Ross v. Ross

Howard T. Hogan, J.

This is a consolidated action in which plaintiff seeks a judgment of separation and also to replevy certain household furnishings and defendant, by way of counterclaim, demands the return of moneys which plaintiff withdrew from a joint bank account.

The parties were married on December 5, 1954, after a short courtship. They were both gainfully employed, defendant as a film editor, and plaintiff, until the birth of her son in 1957, as an attorney at law. Defendant earned between $7,000 and $8,000 annually as a regular salary and, in addition, averaged several thousand dollars in overtime each year. Both contributed to the purchase of a home and household furniture and to joint bank accounts.

The plaintiff contends that the acts of cruel and inhuman treatment commenced about May, 1957, that these acts were substantially as follows: (a) that the defendant was so obsessed with the idea of attaining financial security that he stayed away from home as often as four nights a week and occasionally on weekends, working overtime; (b) that since the birth of the baby in October, 1957, he refused to consummate the marriage; (c) that he refused to speak to the plaintiff for long periods of time; (d) that on one occasion when she was ill with the flu, he refused to come home for fear that he would contract the germ; (e) that he was abusive, insulting and sarcastic to her in the presence of friends, family and others and that he would harrangue her until the early hours of the morning and that in March of 1958, during a snowstorm, he refused to come home to their residence and that these aforesaid acts have caused her mental suffering and distress and have created severe emotional upsets requiring medical care. It is her contention that the defendant since about October, 1957 (birth date of infant) began a systematic refusal to support her and the infant adequately and that he was “niggardly in supplying the bare necessities of food, clothing and medical care.”

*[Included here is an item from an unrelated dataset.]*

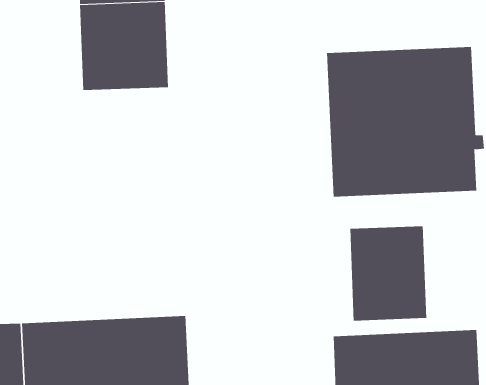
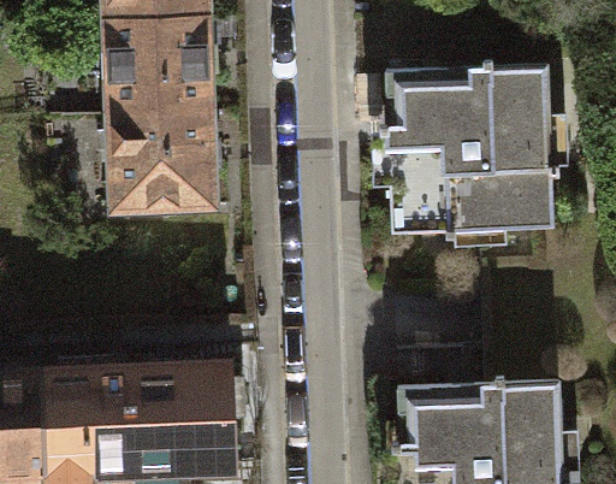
building: none -> [114,111,214,209]
building: [350,225,427,321] -> none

The term “ cruel and inhuman treatment ” is a broad one, and as the courts have said, may include such behavior on the part of one party as may reasonably be said to affect the other physically *902or mentally to the degree that his or her health is seriously impaired. In other words, cruelty is not limited to physical assault. Words in and of themselves under certain circumstances, may well result in cruel and inhuman treatment (Pearson v. Pearson, 230 N. Y. 141). However, each case must stand or fall on its own facts and the circumstances surrounding it. Here the court finds no evidence of any physical violence. On one occasion, plaintiff was pushed against a chair during a quarrel but otherwise the record is devoid of any assault by this defendant. The law of this State favors marriage. The most the plaintiff has established is that if she continued to live with the defendant in their Plain view home his frugality and frequent absences would make her unhappy.

Upon all the evidence, the court finds that the proof adduced by the plaintiff falls short of that which would warrant a judgment of separation upon any of the grounds set forth in section 1161 of the Civil Practice Act.

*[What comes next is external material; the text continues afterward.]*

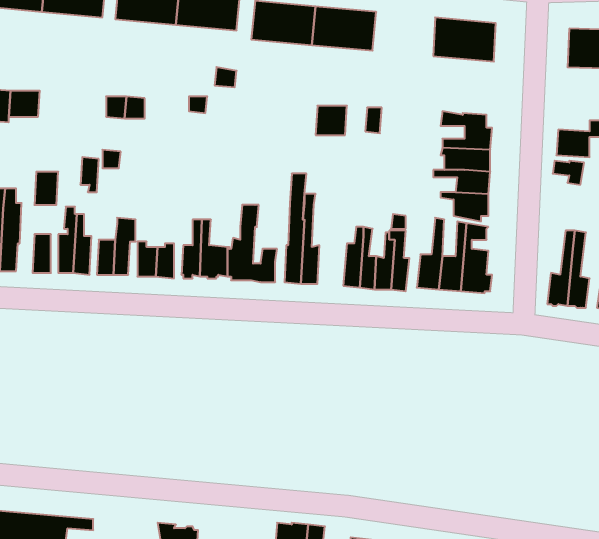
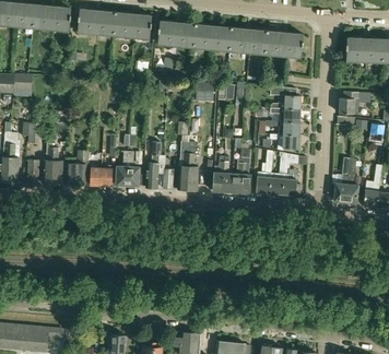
building: none -> [229,27,267,54]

As to plaintiff’s action in replevin and defendant’s counterclaim, it appears that both parties contributed to the purchase of the furniture and the establishment of the joint bank accounts. The proof offered by each is insufficient to establish a clear right of ownership in either as against the other.

Accordingly, plaintiff’s complaints in the consolidated action and defendant’s counterclaim are dismissed, without costs to either.

Custody of the issue of the marriage is awarded to the plaintiff and defendant is directed to pay her $50 weekly for his support (Walker v. Walker, 282 App. Div. 671).

Settle order on notice providing reasonable visitation rights to the defendant.

The above shall constitute the decision of the court as required by section 440 of the Civil Practice Act.